“Tiap Ramadhan selalu masak Ie Bu Peudah di Meunasah (Mushalla). Paling tidak bisa membantu warga yang sedang tidak ada makanan berbuka di rumah, bisa dibantu dengan ini,” kata Iskandar (28), salah satu koki Ie Bu Peudah di Gampong Lam Alue Rayeuk saat dijumpai Okezone.
44 jenis rempah sebagai bahan baku Ie Bu Peudah dikumpulkan sekitar sebulan menjalang bulan puasa. Dalam rapat gampong ditetapkan pada hari yang telah disepakati, seluruh warga laki-laki baik muda hingga tua harus ke kebun untuk mengambil bumbu yang dibutuhkan.
“Hari itu tidak boleh ada yang kerja, semua harus ke kebun bersama-sama untuk mengumpulkan rempah-rempah sebagai bumbu masakan Ie Bu Peudah,” sebut peracik Ie Bu Peudah lainnya, Ismail (50).

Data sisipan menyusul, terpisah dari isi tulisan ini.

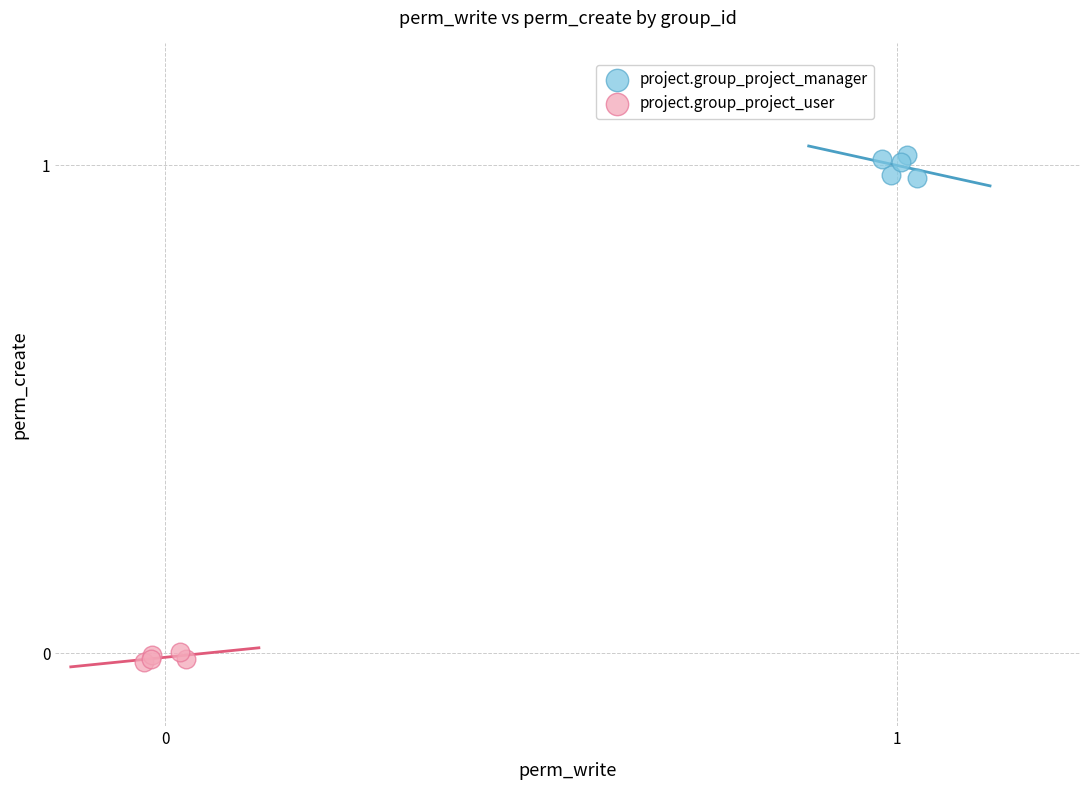

Which series reaches the minimum Y coordinate?

project.group_project_user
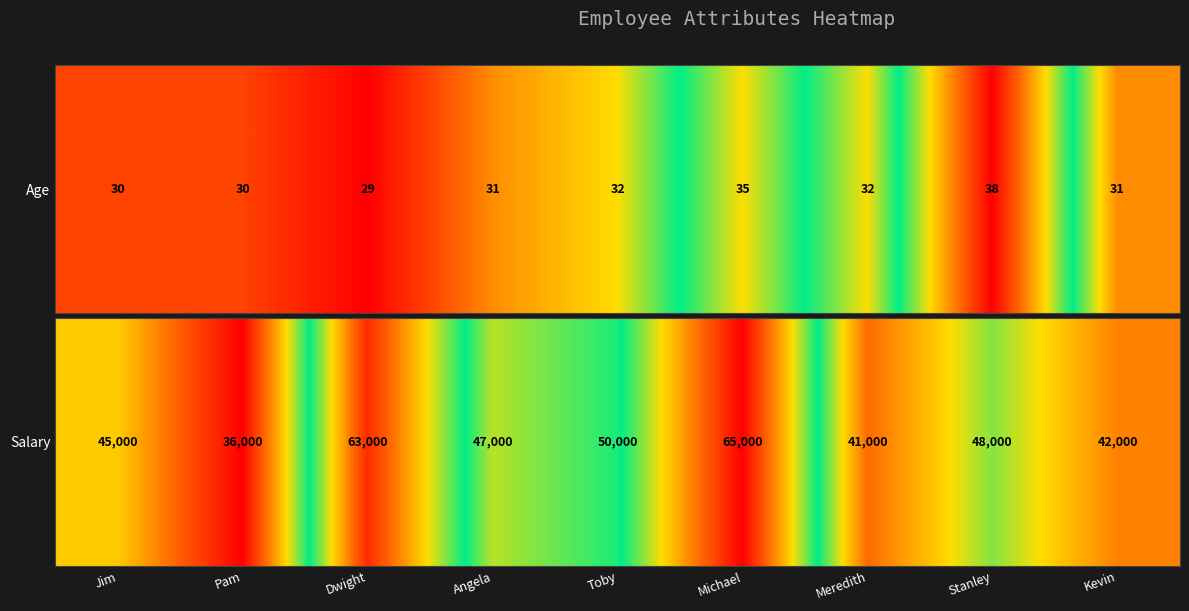

How many data points are less than 47000?

4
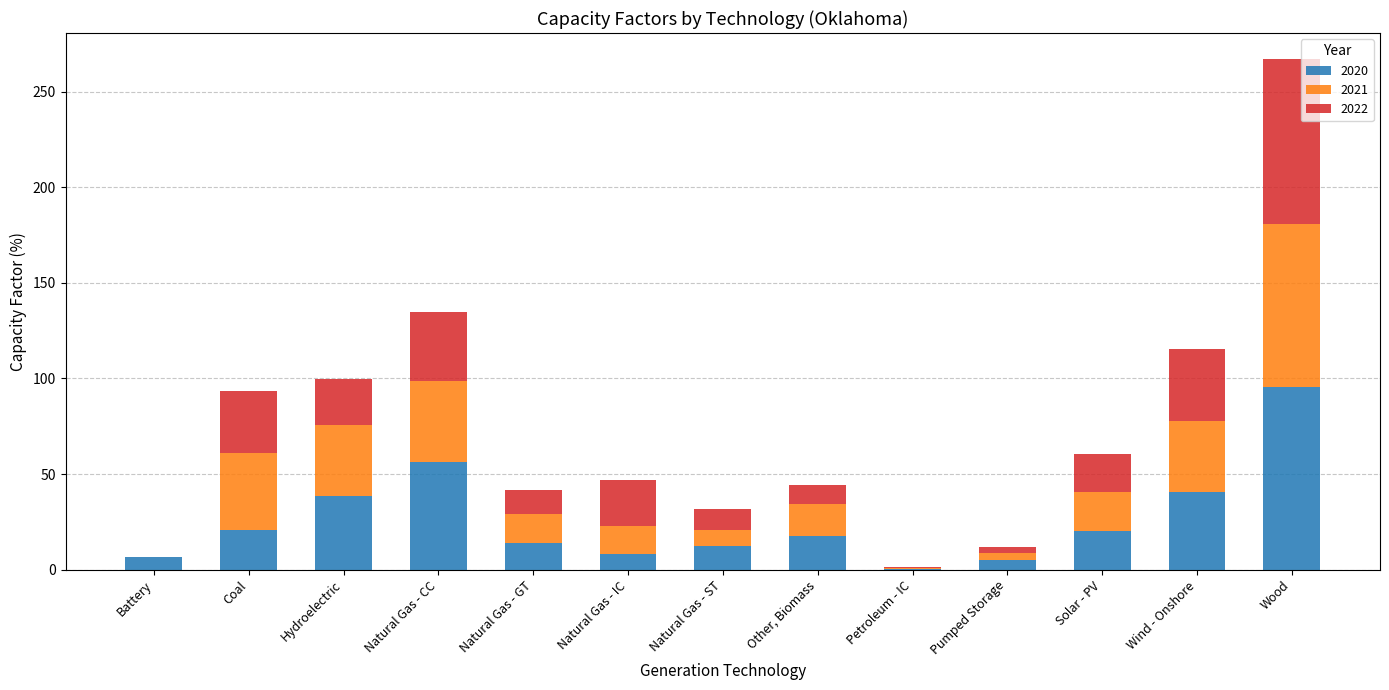

What is the maximum value for 2020?

95.7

Sementara kaum ibu menunggu dirumah. Setelah rempah tiba di gampong, giliran para wanita gampong mengolahnya dari menjemur hingga menumbuk halus rempah tersebut. Proses penjemuran dilakukan tiga hingga empat hari. Tradisi ini telah berlangsung sejak lama.
Pembuatan Ie Bu Peudah dilakukan tidak sendiri. Tahun ini Iskandar dan Ismail bertugas menjadi peracik Ie Bu Peudah bagi warga gampong. Sebelum bulan Ramadhan kedua pria tersebut telah ditetapkan sebagai peracik kuliner tradisional itu dan diberi upah oleh pihak gampong.